The Korea Herald


Tesla opens Superchargers to rivals in South Korea

By Byun Hye-jin

Published : Nov. 23, 2023 - 15:08

    • Link copied

Tesla’s Superchargers (Tesla Korea) Tesla’s Superchargers (Tesla Korea)

Tesla has begun making its Superchargers in Korea accessible to all non-Tesla electric vehicles, tightening its grip on the mobility charging network on the home turf of Hyundai and Kia.

Starting Wednesday, non-Tesla electric cars can use around 570 of the EV maker’s V3 chargers that can give 261 kilometers of range in approximately 15 minutes at 84 stations. That is around half of the 1,007 Superchargers at 148 stations in Korea.

To use the chargers, drivers should download the Tesla app, subscribe and register their payment option. The charging fee varies depending on the Superchargers.

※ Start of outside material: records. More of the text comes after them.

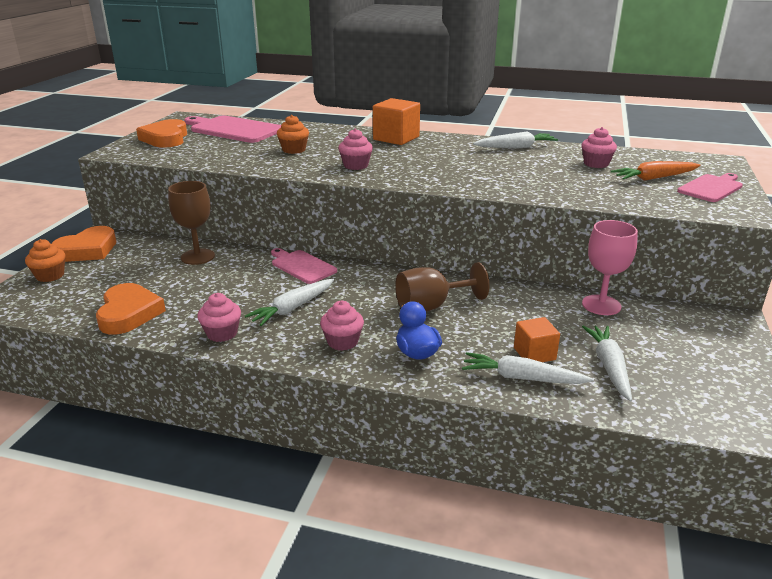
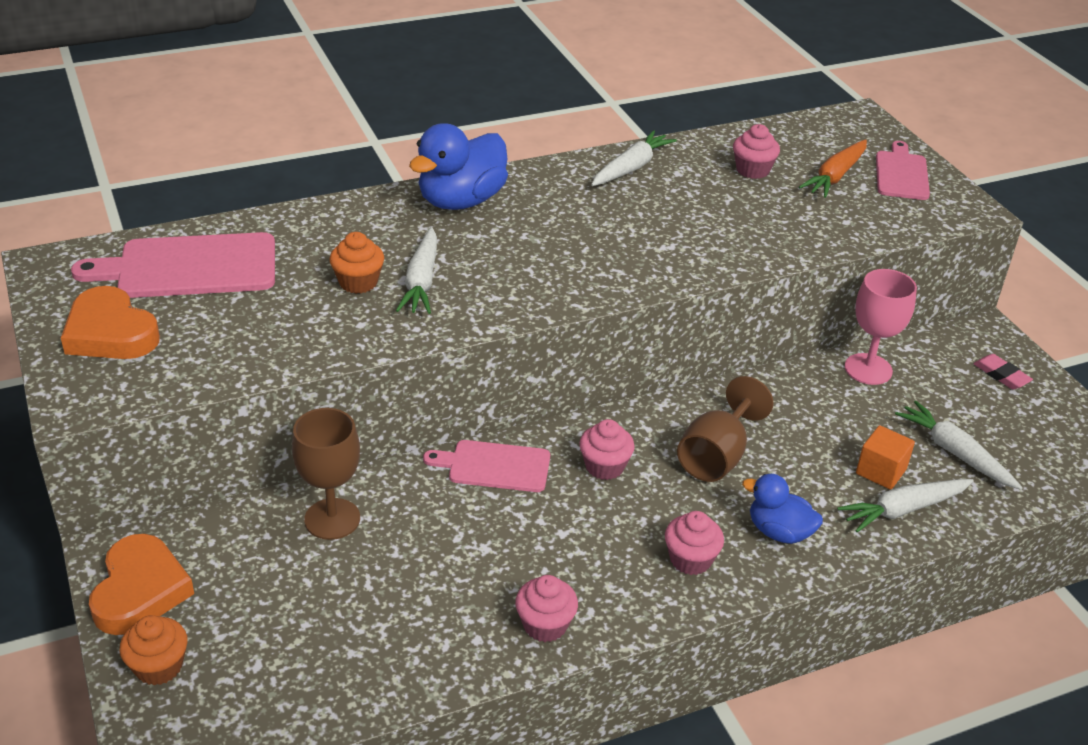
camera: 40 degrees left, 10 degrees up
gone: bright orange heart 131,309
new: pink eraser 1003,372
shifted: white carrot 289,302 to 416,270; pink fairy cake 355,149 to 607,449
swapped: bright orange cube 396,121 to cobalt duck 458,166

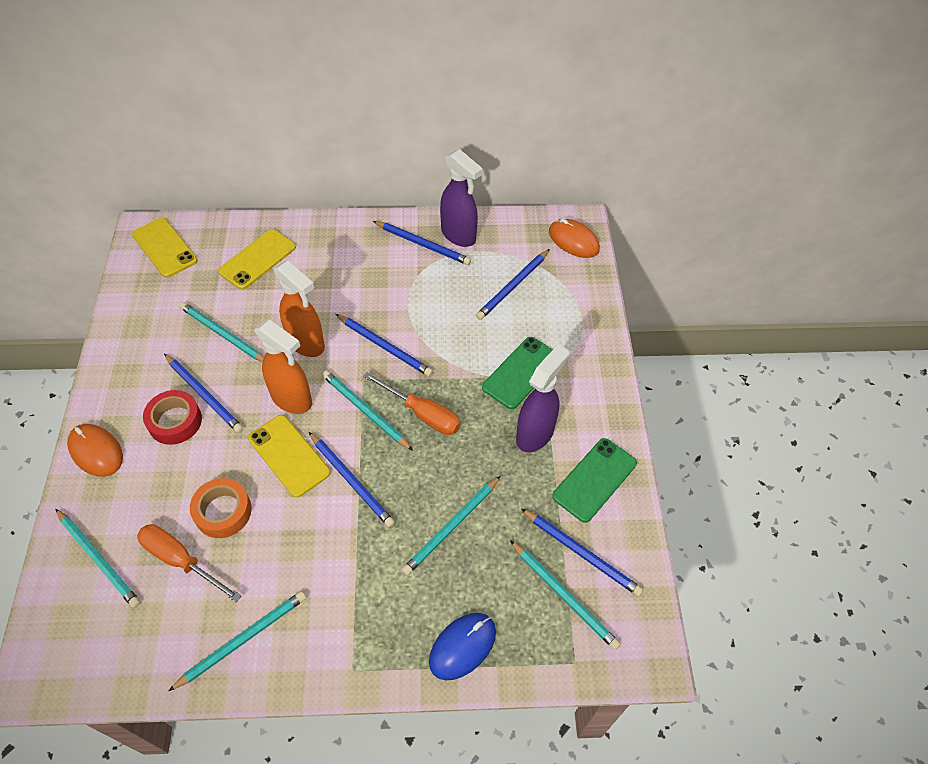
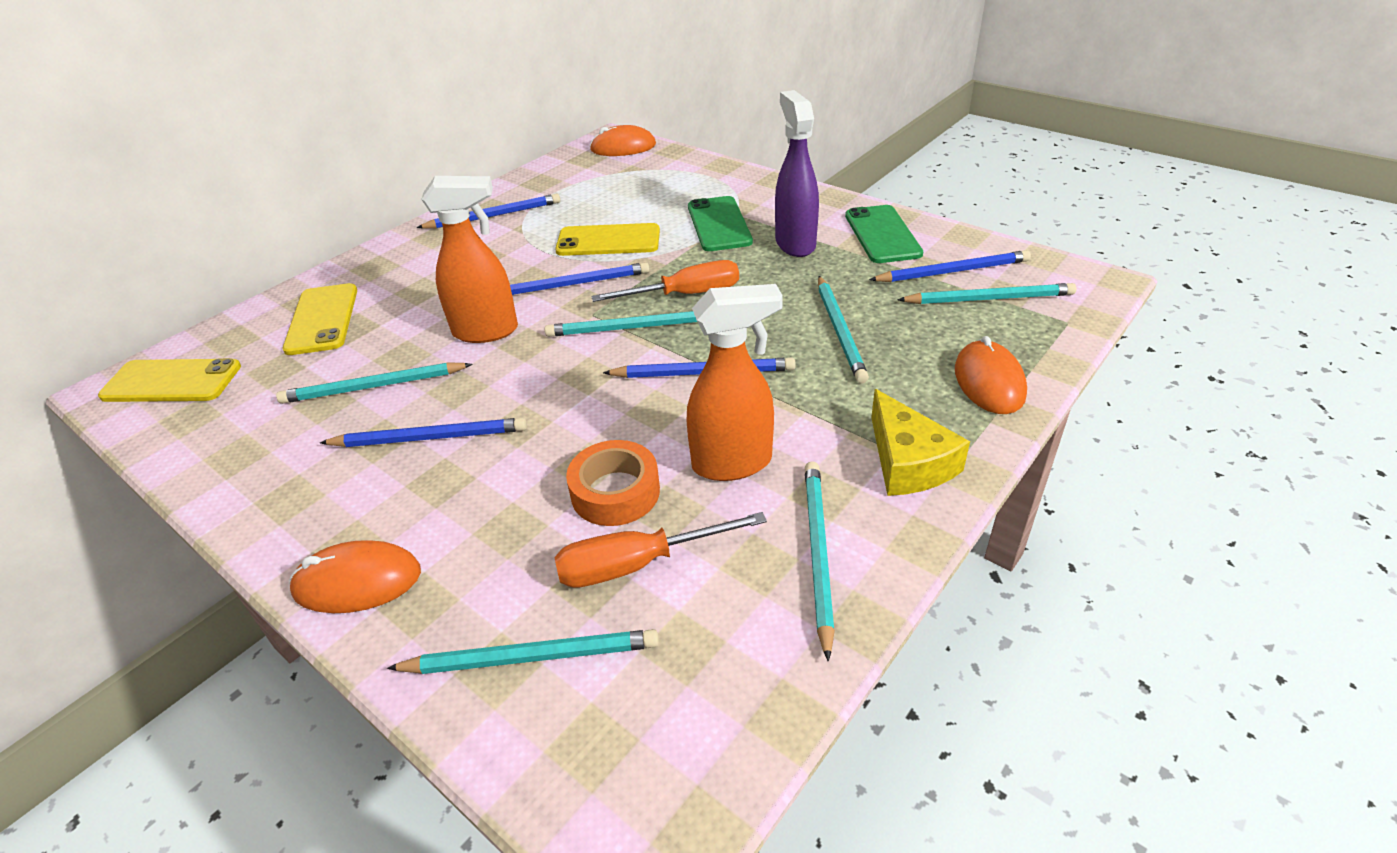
camera: 45 degrees left, 15 degrees down
gone: red tape 172,417; violet spray bottle 461,198; cobalt lead pencil 513,284
new: golden cheese wedge 920,442
shifted: golden mobile phone 289,456 to 607,239; bright orange spray bottle 283,366 to 734,382
repainted: cobalt computer mouse 462,646 to bright orange computer mouse 991,375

Once a user presses the connector button on the charger, it allows access to an adapter called “Magic Dock,” which can be plugged into Tesla’s North American Charging Standard or NACS port. The Magic Dock makes Tesla’s NACS ports compatible with Hyundai and Kia vehicles, and others that use the Combined Charging System or CCS in Korea.

“Superchargers boast over 99 percent of an uptime rate, meaning they are highly available and operational because we carry out thorough maintenance and repair on the products,” said a Tesla Korea official, adding that the chargers are subject to constant parts repair and firm and software upgrades through real-time monitoring.

Experts say the No. 1 EV maker’s creeping presence in the charging network in Korea poses a challenge to Hyundai Motor Group, which operates 37 of its own fast-charging stations, E-pit, and provides additional charging services through six other local charging station brands. Hyundai plans to open an additional seven E-pit stations by the end of this year.

“Hyundai and Kia EV owners will be exposed to Tesla’s convenient Supercharger network which could further increase the brand awareness and poach customers from the Korean automaker,” said Kim Pil-su, a car engineering professor at Daelim University.

If Tesla can access other car brands’ EV battery data -- battery performance, charging status and user pattern -- through its battery management system, it can lead the blue ocean market in mobility like the big data platforms, Microsoft and Amazon, Kim added.

Currently, the company only offers battery-related services such as charging alerts and suggesting the nearest route to the Supercharger station through the in-car user interface for Tesla owners.

Aside from Korea, Tesla, which operates 50,000 Superchargers worldwide, has also opened its charging services to non-Tesla EVs in the US and Europe.